Indeed, as Confectionery Production has reported, such instances have led to the coining of a new phrase of ‘super shrinkflation’ in which product ranges are not only becoming more expensive in their own right, underlying economic challenges mean that pricing in retail becomes even more expensive (due largely to Brexit in the UK). 

As the latest report noted, in 2020,  Easter candies ranged from $3.49 to $3.99 – a tight window that made it easy to spot good and bad deals. By 2026, that range had exploded to $4.79 to $8.29. Similar products now vary by several dollars, making it harder to know what’s reasonable.

Furthermore, as the study found, Hershey’s Milk Chocolate bar stands out as the most extreme case in the research, with a 107.8% price-per-ounce increase over six years. The package size never changed – shoppers got the same 1.55-ounce bar throughout. But the price moved many times.

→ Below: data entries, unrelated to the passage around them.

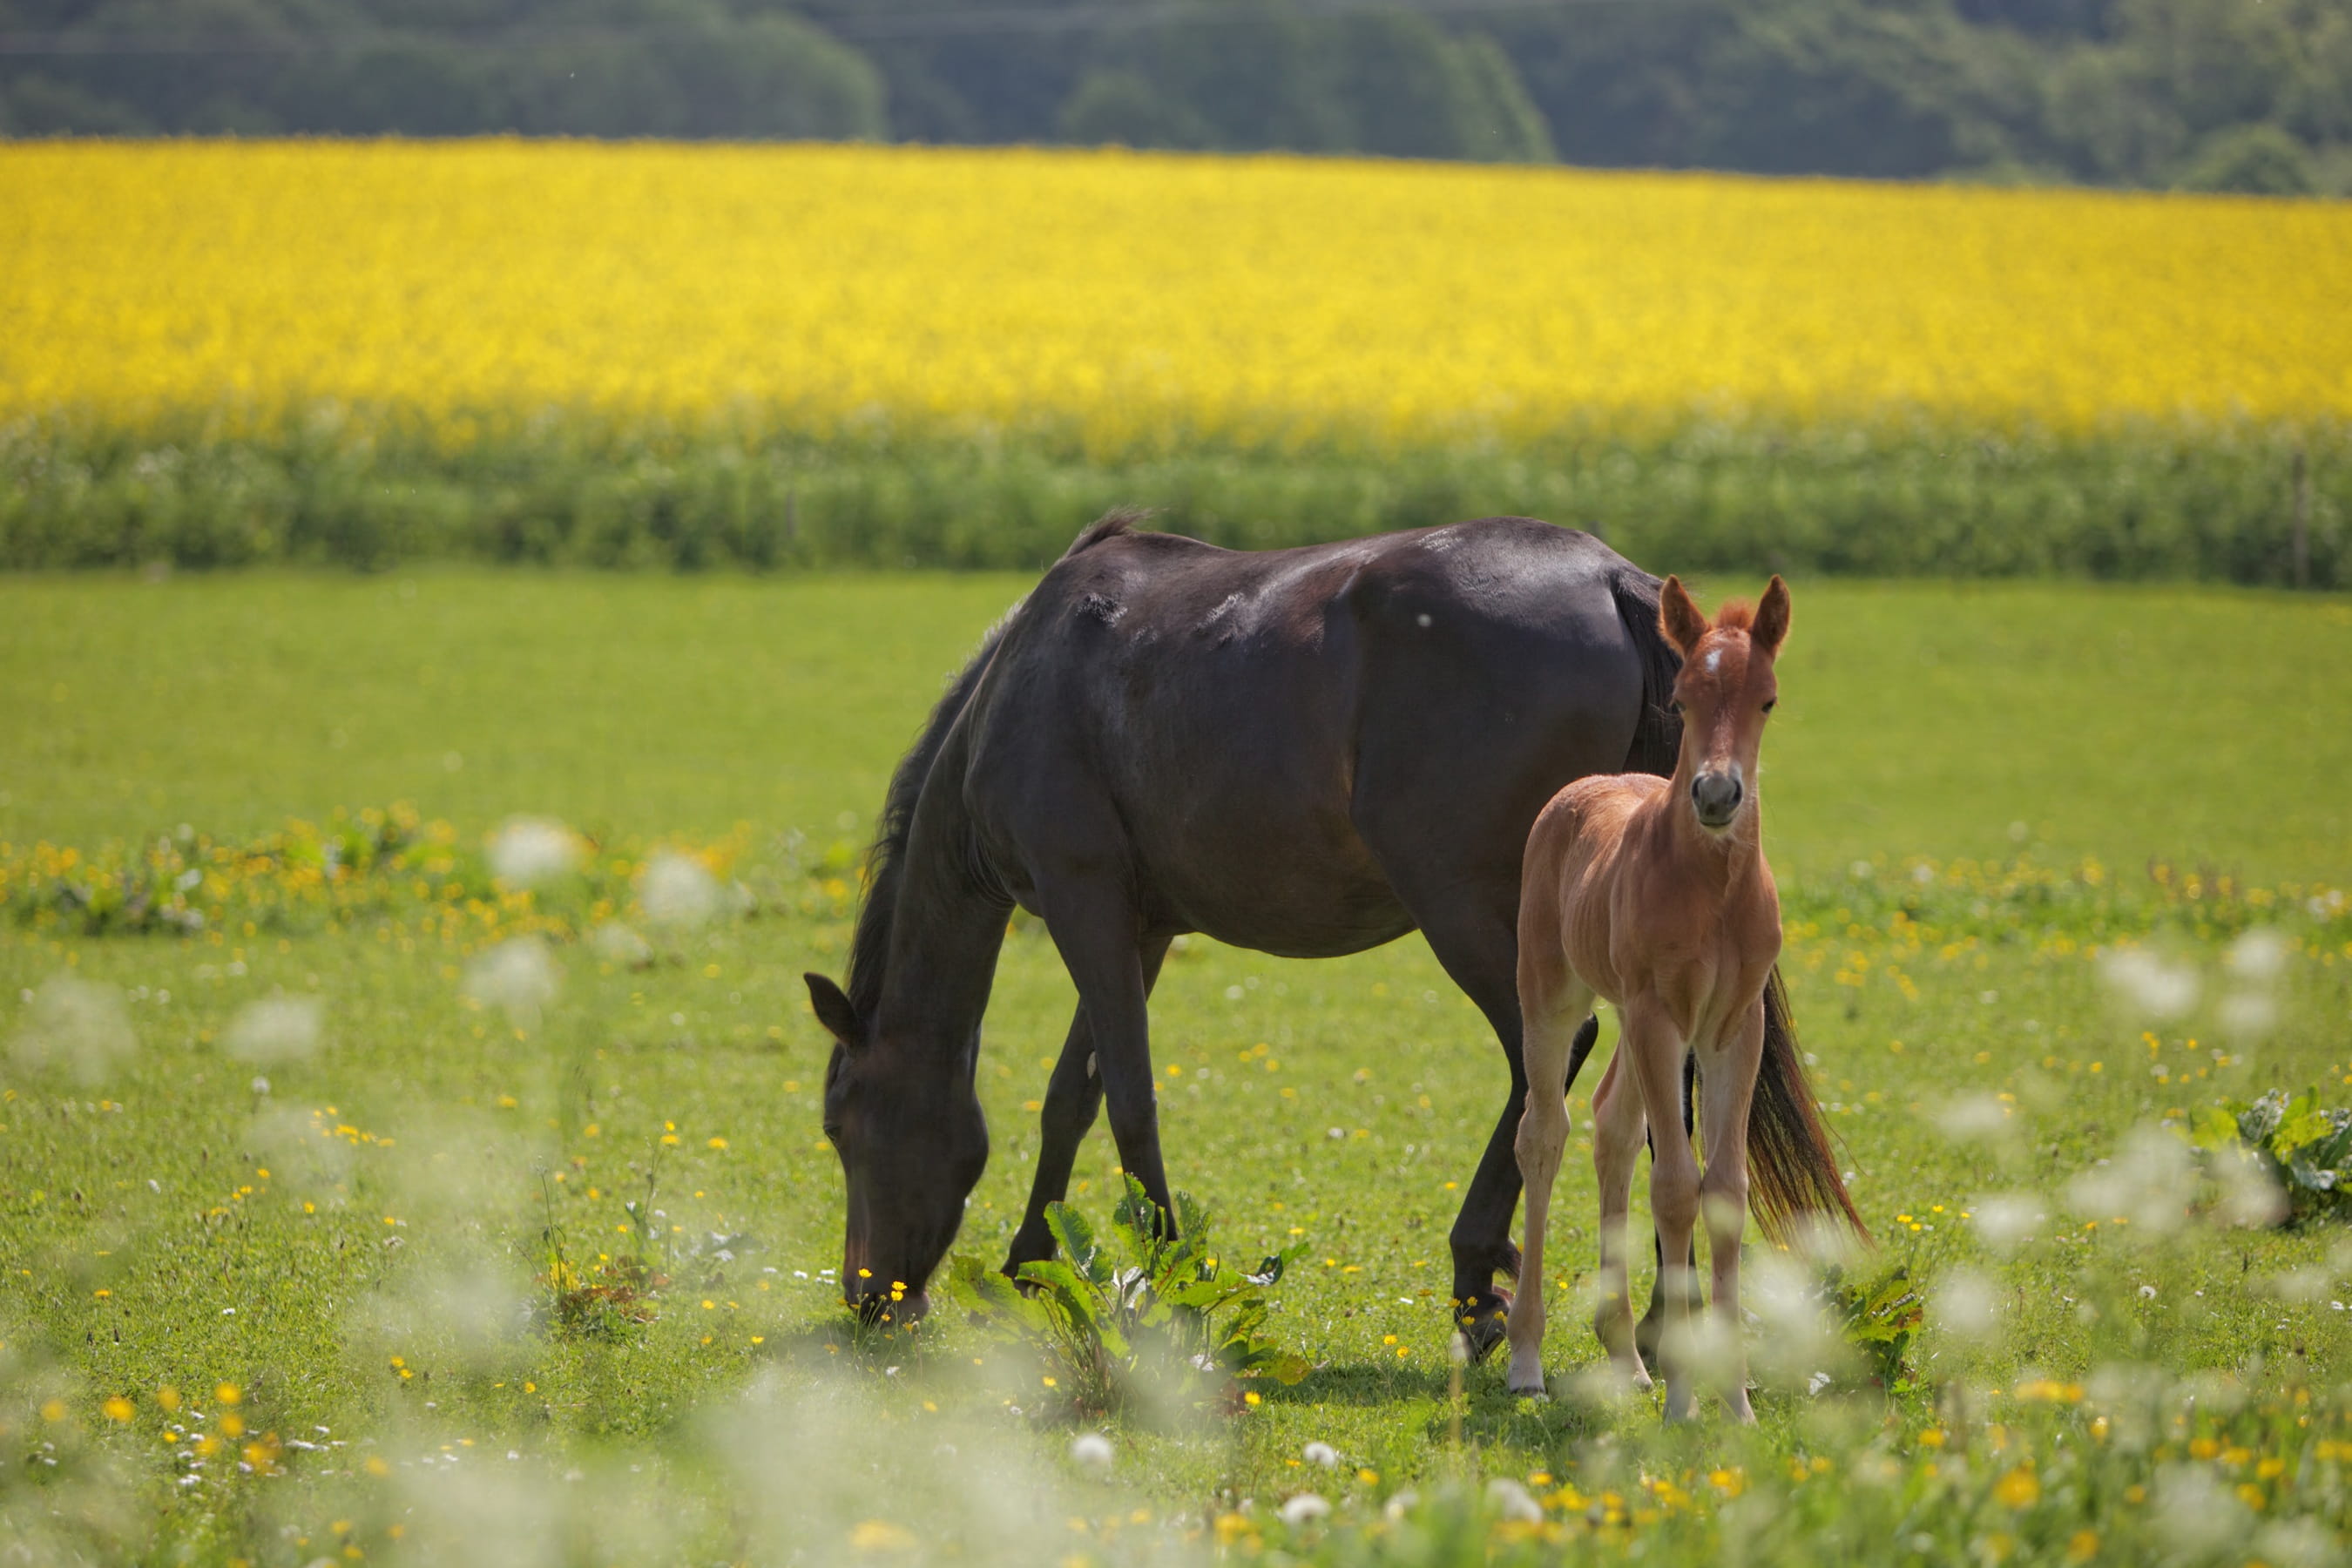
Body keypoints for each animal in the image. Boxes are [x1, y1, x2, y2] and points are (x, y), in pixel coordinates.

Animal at [804, 510, 1705, 1350]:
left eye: (837, 1126)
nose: (867, 1298)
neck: (1022, 682)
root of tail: (1611, 579)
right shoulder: (1140, 928)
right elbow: (1072, 1095)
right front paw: (1031, 1261)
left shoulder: (1081, 900)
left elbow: (1128, 1097)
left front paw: (1165, 1273)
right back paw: (1668, 1316)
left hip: (1460, 904)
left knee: (1546, 1059)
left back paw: (1480, 1275)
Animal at [1503, 574, 1864, 1417]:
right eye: (1683, 695)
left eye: (1767, 699)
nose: (1717, 793)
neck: (1712, 889)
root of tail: (1584, 787)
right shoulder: (1658, 1015)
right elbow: (1673, 1187)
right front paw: (1682, 1402)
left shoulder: (1734, 1023)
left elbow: (1724, 1189)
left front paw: (1733, 1400)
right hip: (1556, 999)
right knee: (1544, 1134)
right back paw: (1528, 1358)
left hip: (1638, 1023)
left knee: (1611, 1124)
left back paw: (1627, 1359)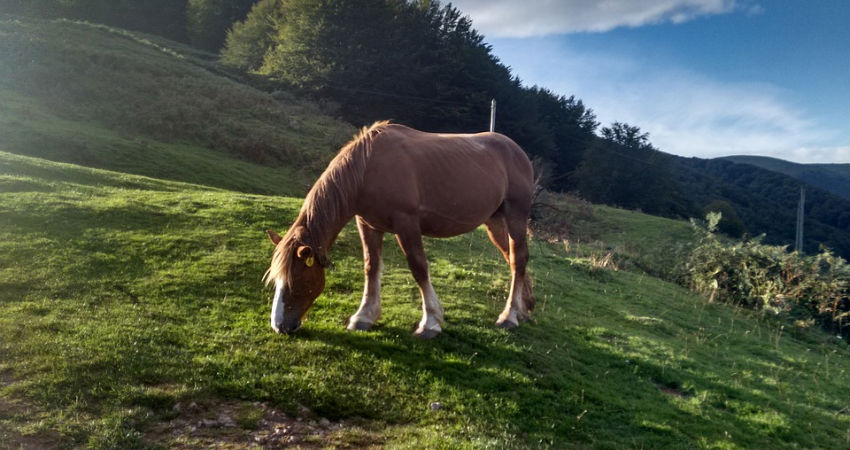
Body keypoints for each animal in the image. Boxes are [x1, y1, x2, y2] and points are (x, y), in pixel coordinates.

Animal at [262, 119, 532, 338]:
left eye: (296, 278)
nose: (279, 326)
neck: (367, 168)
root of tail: (518, 152)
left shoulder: (406, 223)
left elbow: (419, 268)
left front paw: (430, 322)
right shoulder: (367, 224)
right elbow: (371, 267)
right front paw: (363, 317)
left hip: (516, 215)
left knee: (518, 258)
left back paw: (509, 316)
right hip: (494, 221)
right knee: (512, 259)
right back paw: (524, 308)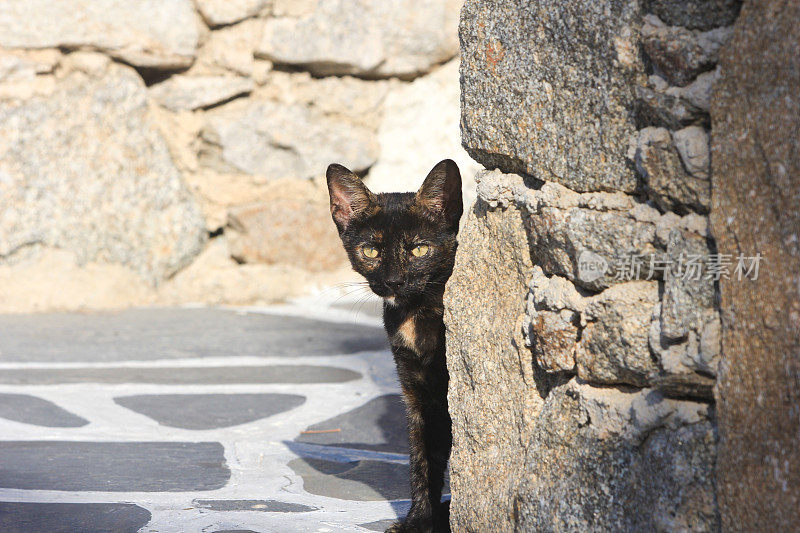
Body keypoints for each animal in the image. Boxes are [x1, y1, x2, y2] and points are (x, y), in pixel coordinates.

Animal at [326, 159, 462, 532]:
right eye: (371, 251)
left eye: (419, 249)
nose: (394, 281)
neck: (416, 314)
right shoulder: (417, 393)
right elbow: (422, 460)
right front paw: (419, 520)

Its price grew steadily from $3.99 in 2020 to $6.39 by 2022. Then in 2024, it dropped to $5.49 – a $0.90 decrease that suggested relief might be coming. That relief lasted one year. By 2025, the price had jumped to $8.29, surpassing all previous levels.

“When a price drops and then spikes even higher, it feels more unfair than a steady increase. The drop resets your expectations (you think things are getting better) which makes the spike feel manipulative rather than just market-driven,” said Bourgi.

This research has revealed a pattern held across brands: steady, incremental changes that consumers absorbed without recognising the total impact notably over time.